Instructions for the task – Tell how many lines in the listing below contain the word "will", giving the number alone.

:::::

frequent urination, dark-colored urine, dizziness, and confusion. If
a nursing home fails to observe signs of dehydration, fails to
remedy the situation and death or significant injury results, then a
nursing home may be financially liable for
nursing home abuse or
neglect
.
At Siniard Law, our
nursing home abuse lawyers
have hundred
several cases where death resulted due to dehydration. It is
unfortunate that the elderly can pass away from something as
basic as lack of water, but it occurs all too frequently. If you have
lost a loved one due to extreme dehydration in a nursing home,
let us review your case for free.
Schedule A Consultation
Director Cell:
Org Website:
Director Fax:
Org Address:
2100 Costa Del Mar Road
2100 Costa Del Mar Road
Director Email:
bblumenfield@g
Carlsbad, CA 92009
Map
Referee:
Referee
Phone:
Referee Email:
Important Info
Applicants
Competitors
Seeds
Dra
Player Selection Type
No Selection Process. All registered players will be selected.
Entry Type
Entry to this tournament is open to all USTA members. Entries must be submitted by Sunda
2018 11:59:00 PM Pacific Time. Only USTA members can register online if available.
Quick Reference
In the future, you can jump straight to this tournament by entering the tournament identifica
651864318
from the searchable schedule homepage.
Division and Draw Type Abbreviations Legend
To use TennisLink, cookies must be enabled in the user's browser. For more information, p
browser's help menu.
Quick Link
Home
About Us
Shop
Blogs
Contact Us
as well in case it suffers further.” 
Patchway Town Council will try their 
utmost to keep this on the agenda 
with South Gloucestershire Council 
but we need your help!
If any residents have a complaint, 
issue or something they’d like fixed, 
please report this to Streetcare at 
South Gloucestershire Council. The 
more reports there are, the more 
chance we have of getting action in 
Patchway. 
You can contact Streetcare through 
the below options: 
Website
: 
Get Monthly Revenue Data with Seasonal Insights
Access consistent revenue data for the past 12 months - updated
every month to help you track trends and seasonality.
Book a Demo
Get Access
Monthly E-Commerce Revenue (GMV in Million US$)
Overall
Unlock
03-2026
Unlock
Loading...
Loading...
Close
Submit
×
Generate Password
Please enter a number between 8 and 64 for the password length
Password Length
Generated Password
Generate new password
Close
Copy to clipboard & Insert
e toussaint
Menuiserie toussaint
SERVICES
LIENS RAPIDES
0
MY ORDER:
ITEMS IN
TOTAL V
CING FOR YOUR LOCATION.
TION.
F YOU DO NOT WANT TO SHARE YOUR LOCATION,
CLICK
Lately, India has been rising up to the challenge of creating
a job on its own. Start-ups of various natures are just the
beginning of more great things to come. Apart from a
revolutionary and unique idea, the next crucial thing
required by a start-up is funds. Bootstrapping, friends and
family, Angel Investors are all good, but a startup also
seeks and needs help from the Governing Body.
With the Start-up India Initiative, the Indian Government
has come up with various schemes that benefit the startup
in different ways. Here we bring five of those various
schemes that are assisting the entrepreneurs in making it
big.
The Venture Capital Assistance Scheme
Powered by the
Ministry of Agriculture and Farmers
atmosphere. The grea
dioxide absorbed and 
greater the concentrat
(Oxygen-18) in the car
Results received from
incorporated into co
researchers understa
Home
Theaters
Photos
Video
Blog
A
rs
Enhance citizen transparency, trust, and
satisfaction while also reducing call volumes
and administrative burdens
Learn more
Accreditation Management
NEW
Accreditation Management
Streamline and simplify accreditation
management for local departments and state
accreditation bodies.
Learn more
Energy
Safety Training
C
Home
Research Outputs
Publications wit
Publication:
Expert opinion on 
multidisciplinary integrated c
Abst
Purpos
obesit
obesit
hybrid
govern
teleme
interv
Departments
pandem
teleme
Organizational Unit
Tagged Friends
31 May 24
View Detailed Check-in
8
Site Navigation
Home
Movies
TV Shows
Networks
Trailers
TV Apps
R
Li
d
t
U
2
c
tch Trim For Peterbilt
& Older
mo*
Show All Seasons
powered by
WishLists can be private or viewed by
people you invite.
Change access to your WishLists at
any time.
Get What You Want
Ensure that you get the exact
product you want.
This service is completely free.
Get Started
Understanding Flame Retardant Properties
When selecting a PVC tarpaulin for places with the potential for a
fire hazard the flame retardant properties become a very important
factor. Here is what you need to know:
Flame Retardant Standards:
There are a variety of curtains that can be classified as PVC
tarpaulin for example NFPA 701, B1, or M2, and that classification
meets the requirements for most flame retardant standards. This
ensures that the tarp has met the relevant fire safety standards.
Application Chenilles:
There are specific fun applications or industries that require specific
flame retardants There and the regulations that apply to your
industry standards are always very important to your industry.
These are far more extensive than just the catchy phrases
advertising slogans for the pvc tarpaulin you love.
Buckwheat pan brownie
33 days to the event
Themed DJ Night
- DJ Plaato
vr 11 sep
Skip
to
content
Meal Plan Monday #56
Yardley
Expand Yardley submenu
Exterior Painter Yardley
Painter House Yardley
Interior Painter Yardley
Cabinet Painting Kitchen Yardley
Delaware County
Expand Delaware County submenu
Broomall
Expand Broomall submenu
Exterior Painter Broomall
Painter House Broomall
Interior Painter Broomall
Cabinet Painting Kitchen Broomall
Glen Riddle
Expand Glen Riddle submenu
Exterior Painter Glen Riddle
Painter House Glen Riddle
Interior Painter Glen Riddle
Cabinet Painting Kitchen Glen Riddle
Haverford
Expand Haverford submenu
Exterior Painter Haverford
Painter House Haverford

:::::

Answer section – 2